El dolor parece que lo domina porque cae sobre las cañas de
sus patas y sobre su rabo. Su cabeza es un péndulo con un balanceo
incontrolable de izquierda a derecha... de derecha a izquierda. De pronto, la
oscilación se detiene y el pinto arremete contra su enemigo y le asesta una
brutal picada que retumba en toda la foresta. El indio retrocede y de su
garganta se escapa un agudo ronquido. Se desploma en su parte trasera, estira
su erizado cuello, pero un estertor lo pone nuevamente en pie. Todo su cuerpo
se alarga y atiesa, y un movimiento convulso se apodera de él. Un ruidoso
gorjeo se escucha, y de su abierto pico brota a borbotones una sangre negra y
pastosa que salpica y mancha varias vestiduras, otro estremecimiento da paso a
un coágulo que conmueve al valiente animal. Lo expulsa. Pero con él se le va la
vida misma, y se desploma. El pico se le clava en la tierra. Sus ojos se
cierran... Nadie vitorea, nadie murmura: todos son sólo ojos ante el inesperado
final... El silencio duele. Empero, este inerme cuerpo quiere seguir viviendo:
Abre sus ojos e intenta lo mismo con su pico buscando, inútilmente, un aire que
no existe para él. ¡Ya no da más!
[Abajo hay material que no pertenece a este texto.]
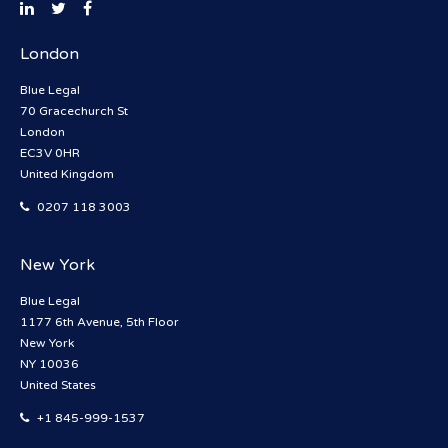
London
Blue Legal
70 Gracechurch St
London
EC3V 0HR
United Kingdom
0207 118 3003
New York
Blue Legal
1177 6th Avenue, 5th Floor
New York
NY 10036
United States
+1 845-999-1537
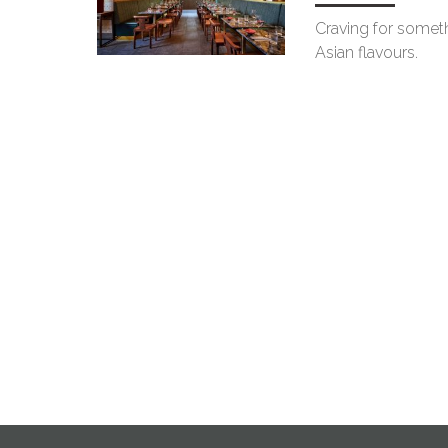
Craving for someth
Asian flavours.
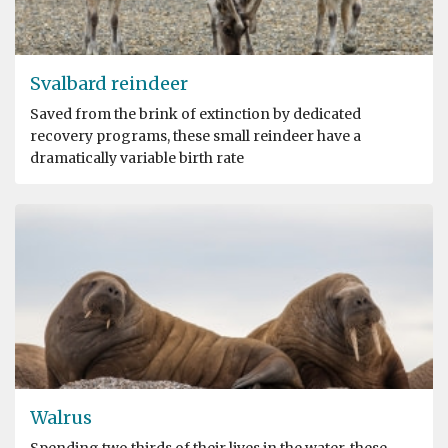
Svalbard reindeer
Saved from the brink of extinction by dedicated
recovery programs, these small reindeer have a
dramatically variable birth rate
Walrus
Spending two thirds of their lives in the water, these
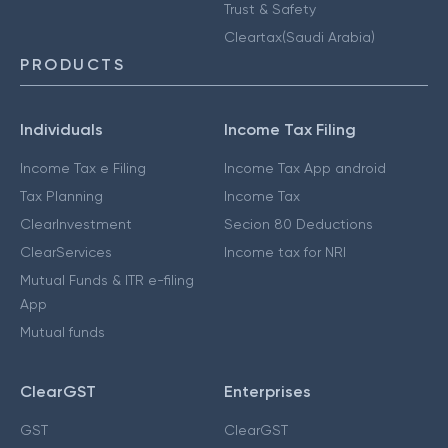
Trust & Safety
Cleartax(Saudi Arabia)
PRODUCTS
Individuals
Income Tax Filing
Income Tax e Filing
Income Tax App android
Tax Planning
Income Tax
ClearInvestment
Secion 80 Deductions
ClearServices
Income tax for NRI
Mutual Funds & ITR e-filing
App
Mutual funds
ClearGST
Enterprises
GST
ClearGST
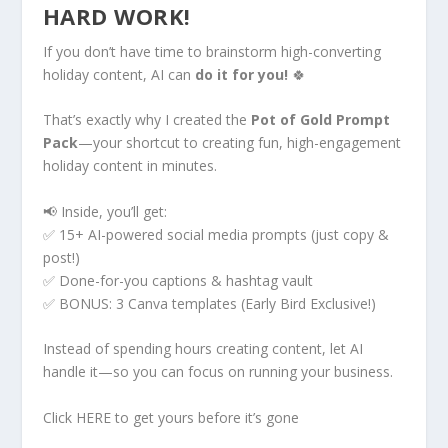
HARD WORK!
If you don’t have time to brainstorm high-converting
holiday content, AI can
do it for you!
🍀
That’s exactly why I created the
Pot of Gold Prompt
Pack
—your shortcut to creating fun, high-engagement
holiday content in minutes.
📢 Inside, you’ll get:
✅ 15+ AI-powered social media prompts (just copy &
post!)
✅ Done-for-you captions & hashtag vault
✅ BONUS: 3 Canva templates (Early Bird Exclusive!)
Instead of spending hours creating content, let AI
handle it—so you can focus on running your business.
Click HERE to get yours before it’s gone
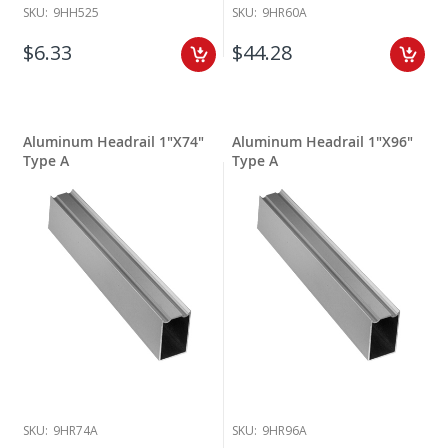
SKU:
9HH525
SKU:
9HR60A
$6.33
$44.28
Aluminum Headrail 1"X74"
Aluminum Headrail 1"X96"
Type A
Type A
SKU:
9HR74A
SKU:
9HR96A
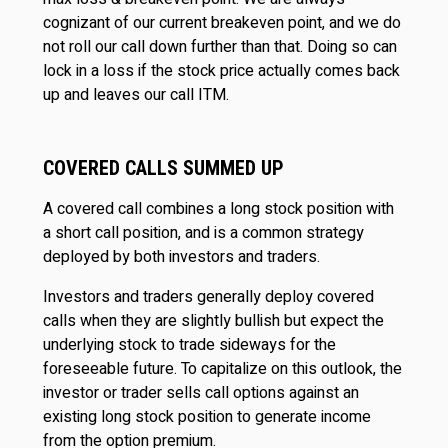
cognizant of our current breakeven point, and we do
not roll our call down further than that. Doing so can
lock in a loss if the stock price actually comes back
up and leaves our call ITM.
COVERED CALLS SUMMED UP
A covered call combines a long stock position with
a short call position, and is a common strategy
deployed by both investors and traders.
Investors and traders generally deploy covered
calls when they are slightly bullish but expect the
underlying stock to trade sideways for the
foreseeable future. To capitalize on this outlook, the
investor or trader sells call options against an
existing long stock position to generate income
from the option premium.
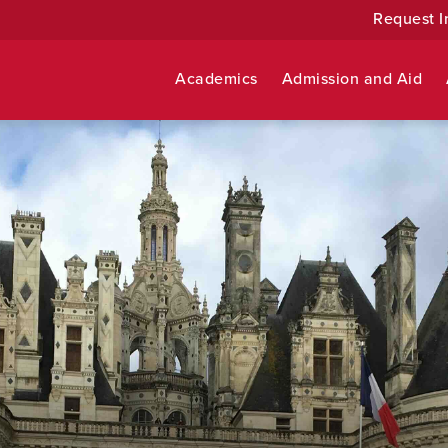
Request I
Academics
Admission and Aid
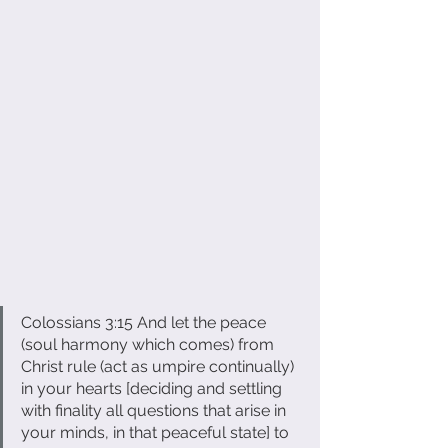
Colossians 3:15 And let the peace 
(soul harmony which comes) from 
Christ rule (act as umpire continually) 
in your hearts [deciding and settling 
with finality all questions that arise in 
your minds, in that peaceful state] to 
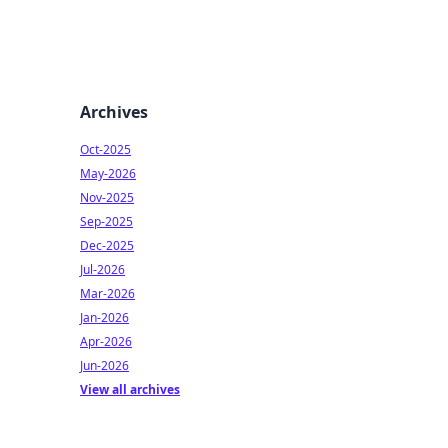
Archives
Oct-2025
May-2026
Nov-2025
Sep-2025
Dec-2025
Jul-2026
Mar-2026
Jan-2026
Apr-2026
Jun-2026
View all archives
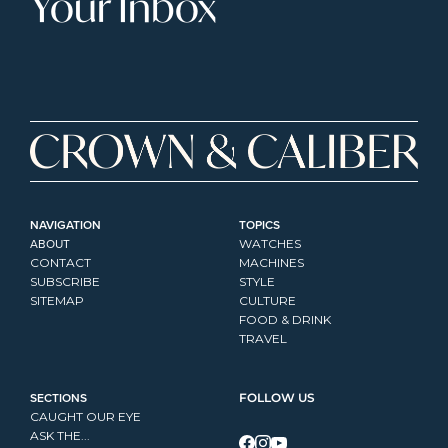
Your Inbox
NAVIGATION
TOPICS
ABOUT
WATCHES
CONTACT
MACHINES
SUBSCRIBE
STYLE
SITEMAP
CULTURE
FOOD & DRINK
TRAVEL
SECTIONS
FOLLOW US
CAUGHT OUR EYE
ASK THE...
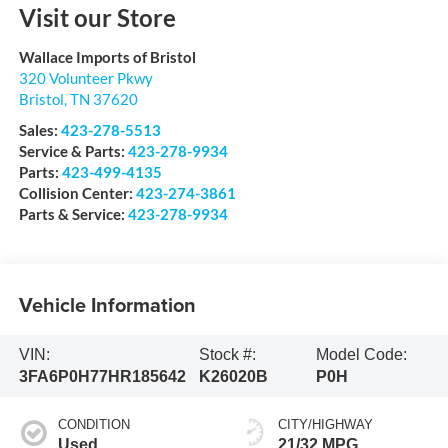
Visit our Store
Wallace Imports of Bristol
320 Volunteer Pkwy
Bristol
,
TN
37620
Sales:
423-278-5513
Service & Parts:
423-278-9934
Parts:
423-499-4135
Collision Center:
423-274-3861
Parts & Service:
423-278-9934
Vehicle Information
VIN:
Stock #:
Model Code:
3FA6P0H77HR185642
K26020B
P0H
CONDITION
CITY/HIGHWAY
Used
21/32 MPG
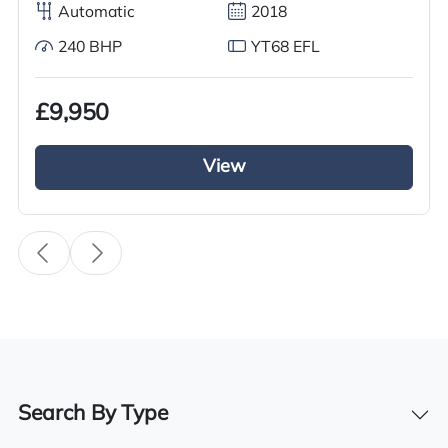
Drive Side
Automatic
2018
Right-Hand Drive
240 BHP
YT68 EFL
Dimensions
m (W) m (H) 1.2m (L)
£9,950
View
Features
Side shifter
Toyota seat with safety belt
Warning light
3.5 ton lifting capacity
Search By Type
Levers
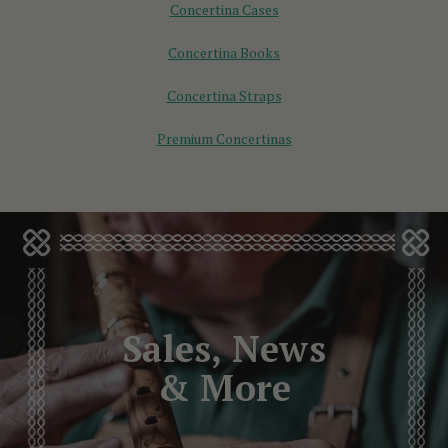
Concertina Cases
Concertina Books
Concertina Straps
Premium Concertinas
Sales, News
& More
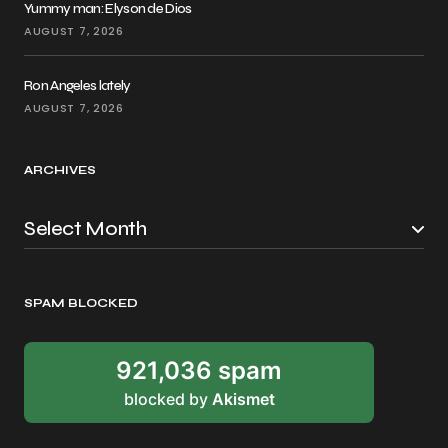
Yummy man: Elyson de Dios
AUGUST 7, 2026
Ron Angeles lately
AUGUST 7, 2026
ARCHIVES
SPAM BLOCKED
921,036 spam
blocked by
Akismet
En un postrer impulso, y como gesto -quizá-
de despedida, entreabre su hermosa cola y la abanica, suavemente, de un lado a
otro: es un adiós sin regreso para aquéllos que tanto lo auparon en la hora del
combate. Su cuerpo sufre otro temblor breve. Sus párpados se cierran y, en su
pico, se percibe un ligero boquear: todo ha terminado. ¡Está muerto!
El pinto se acerca, picotea al inanimado ser y, al cerciorarse
de la ausencia de vida, bate sus alas estrepitosamente y arroja al espacio su
canto de victoria.
El éxtasis en el que han estado sumidos los parciales del
invicto da paso a un estallido de júbilo. Mac Beth y los suyos irrumpen en
gritos, salvas y exclamaciones de delirante alegría. Las gorras y sombreros son
lanzados al aire en señal de alborozo. El vencedor pasa de unas manos a otras
rápidamente: todos quieren acariciarlo, congratularlo mientras continúa la
algazara. Mas, primero uno y luego los demás advierten cómo el inglés se
inclina junto al caído y, con una delicadeza nunca vista en él, levanta el
cadáver del vencido. Se pone de pie y se dirige hacia donde uno de sus hombres,
con su espada, ha cavado una sencilla fosa. Deposita en ella el manojo inerte
de plumas y, poco a poco, lo va cubriendo de tierra. Es tanta la dulzura que
pone en ejecutarlo, que semeja temor de presionar y dañar el cuerpo que allí
debajo yace. Finaliza la operación y se arrodilla junto a la improvisada tumba
y, con las manos en el pecho, inicia una sorda plegaria. El instante es
supremo: cada uno de estos rudos soldados, puestos de rodillas, olvidando las
divergencias pasadas, se unen en un solo ruego por la paz del alma de este
primer combatiente ya inmortalizado, de este sin par guerrero que murió como
mueren los que de verdad lo son: en el campo de batalla.”